RECORD EXCERPTS: Begin
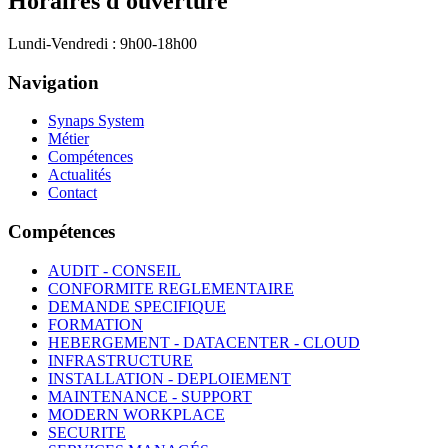
Horaires d'ouverture
Lundi-Vendredi : 9h00-18h00
Navigation
Synaps System
Métier
Compétences
Actualités
Contact
Compétences
AUDIT - CONSEIL
CONFORMITE REGLEMENTAIRE
DEMANDE SPECIFIQUE
FORMATION
HEBERGEMENT - DATACENTER - CLOUD
INFRASTRUCTURE
INSTALLATION - DEPLOIEMENT
MAINTENANCE - SUPPORT
MODERN WORKPLACE
SECURITE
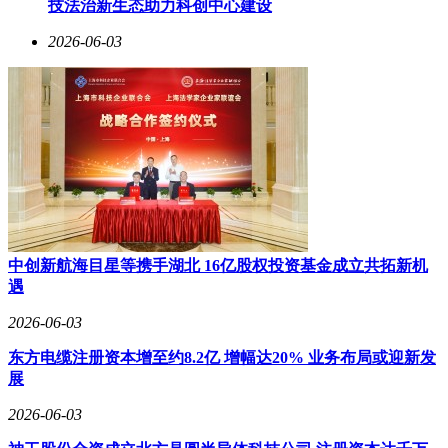
技法治新生态助力科创中心建设
2026-06-03
中创新航海目星等携手湖北 16亿股权投资基金成立共拓新机
遇
2026-06-03
东方电缆注册资本增至约8.2亿 增幅达20% 业务布局或迎新发
展
2026-06-03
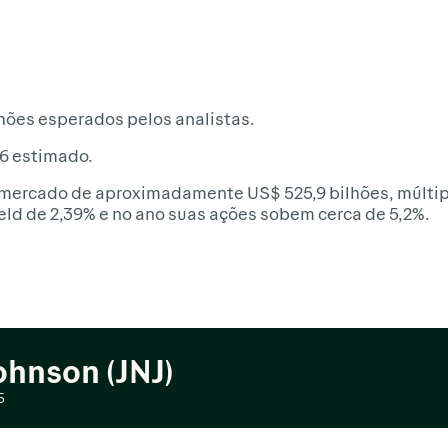
lhões esperados pelos analistas.
46 estimado.
e mercado de aproximadamente US$ 525,9 bilhões, múltip
ield de 2,39% e no ano suas ações sobem cerca de 5,2%.
ohnson (JNJ)
5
RECORD EXCERPTS: End
THE TASK:
Please format the rows as a numbered list, starting with the line containing "技法治新生态助力科创中心建设" and running through the end of the rows, both included. Leave out the pictures and any blank lines.

YOUR RESPONSE:
1. 技法治新生态助力科创中心建设
2. 2026-06-03
3. 中创新航海目星等携手湖北 16亿股权投资基金成立共拓新机
4. 遇
5. 2026-06-03
6. 东方电缆注册资本增至约8.2亿 增幅达20% 业务布局或迎新发
7. 展
8. 2026-06-03
9. lhões esperados pelos analistas.
10. 46 estimado.
11. e mercado de aproximadamente US$ 525,9 bilhões, múltip
12. ield de 2,39% e no ano suas ações sobem cerca de 5,2%.
13. ohnson (JNJ)
14. 5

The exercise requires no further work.